Daddy and I had a fun night last night. We met a couple of our twitter friends for dinner. One, we'd known for a while, while the other was one we'd both had fun tweeting with. The restaurant was kinda cool but Singlegal is right...what's not to love about dancing bacon?
After Daddy and I got home, we played for a while. Rope, crops and canes were taken out and put to darned good use. He's figured out a way to have me desire and crave those things which I'd never been a fan of before this. Interesting how a little knowledge, in the right hands, can be used for such deliciously evil things.
When I left this morning, I had the oddest feeling hit me about 1/2 way home. Usually by that time, I'm a bundle of nerves, jittery, and dropping pretty quickly, but this morning was different. I'm not sure what's changed, but this morning when I saw that usual place on the highway that normally signals my brain to start missing Daddy again...I felt instead a calmness come over me.

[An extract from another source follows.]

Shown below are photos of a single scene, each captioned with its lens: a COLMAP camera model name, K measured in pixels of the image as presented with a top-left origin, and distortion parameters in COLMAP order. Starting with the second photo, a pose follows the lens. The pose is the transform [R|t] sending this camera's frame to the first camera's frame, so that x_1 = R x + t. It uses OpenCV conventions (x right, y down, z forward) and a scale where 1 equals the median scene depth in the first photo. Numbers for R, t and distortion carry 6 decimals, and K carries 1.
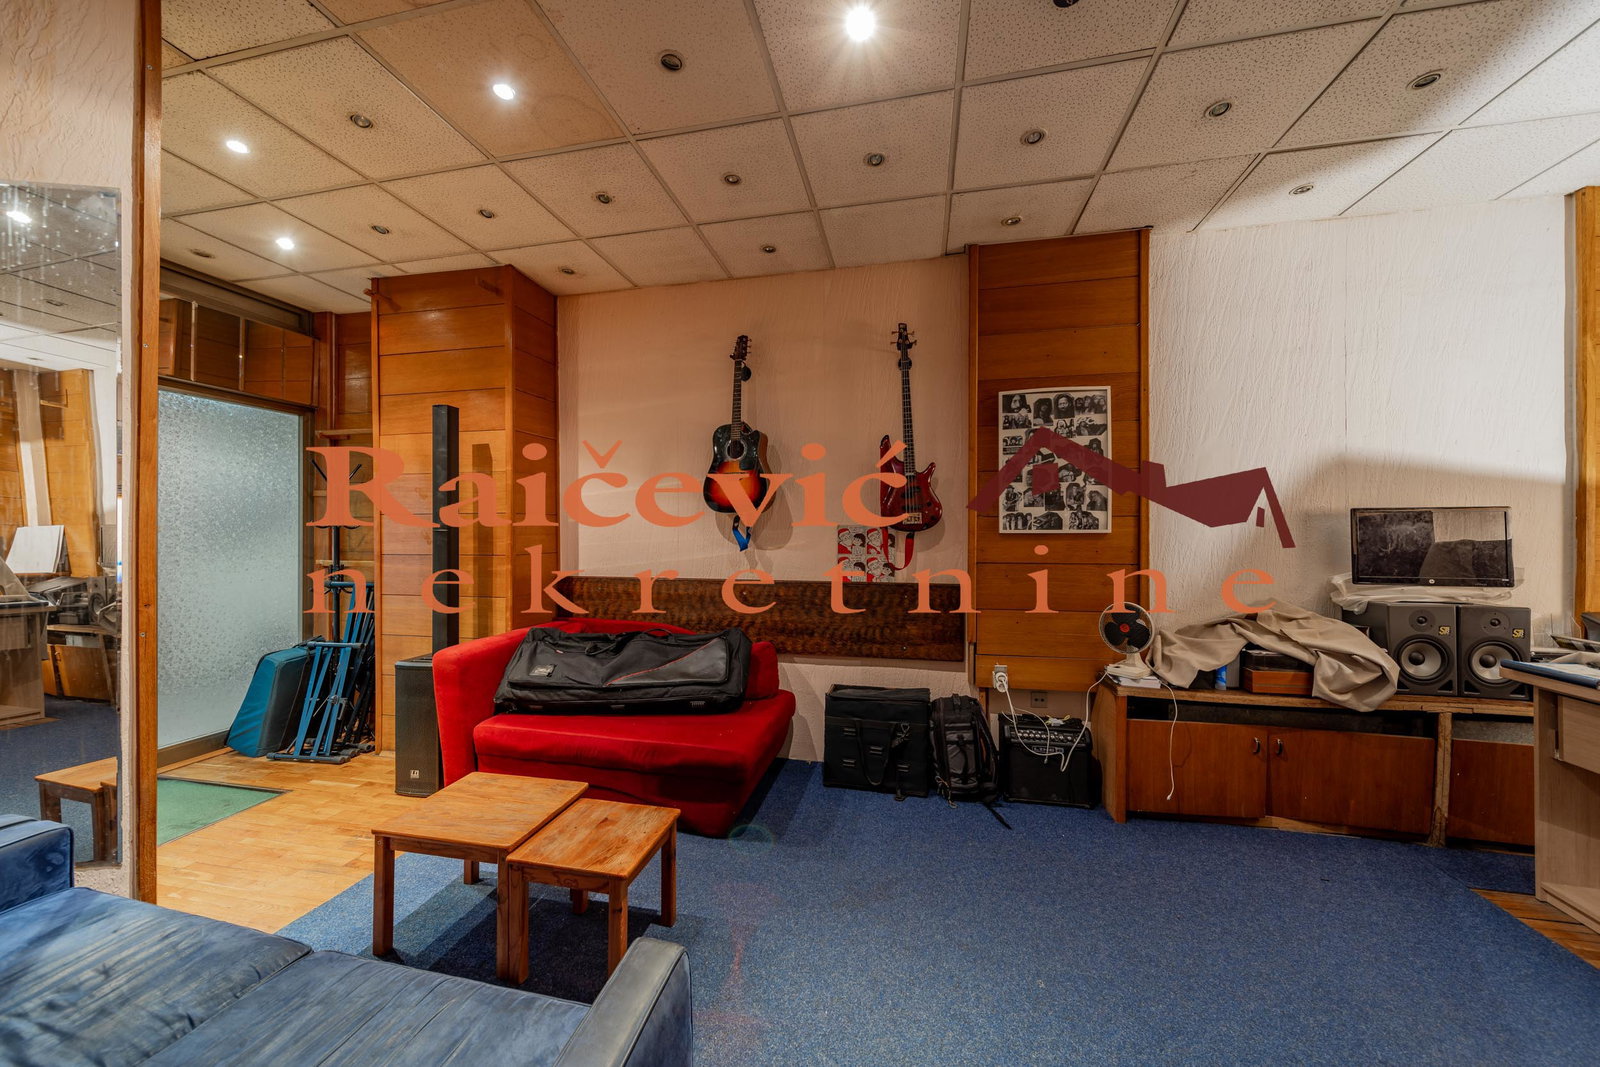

It was the first time I didn't feel completely wasted leaving Daddy. I was the first time I felt as if I were sure about things and about myself. I smiled and thought...finally! This is the feeling that I'd been waiting almost eight months to feel after leaving him. This is the feeling that I'd wondered if I'd everhave again. I was smiling and if I could whistle I'd have probably done that.
The feeling I'd had was something that he'd said to me often enough, but it wasn't something that I was 100% sure I'd felt. As all the thoughts came to me...about how comfortable I am with him, how much I care for him, love him, and desire him...today I really felt the thing that he'd been feeling. It gave me a confidence, a peacefulness, and a new way of opening myself to him.
And the thing I felt? I finally felt this morning...without any prompting, considering, thinking or wondering....was that I am really his "mine".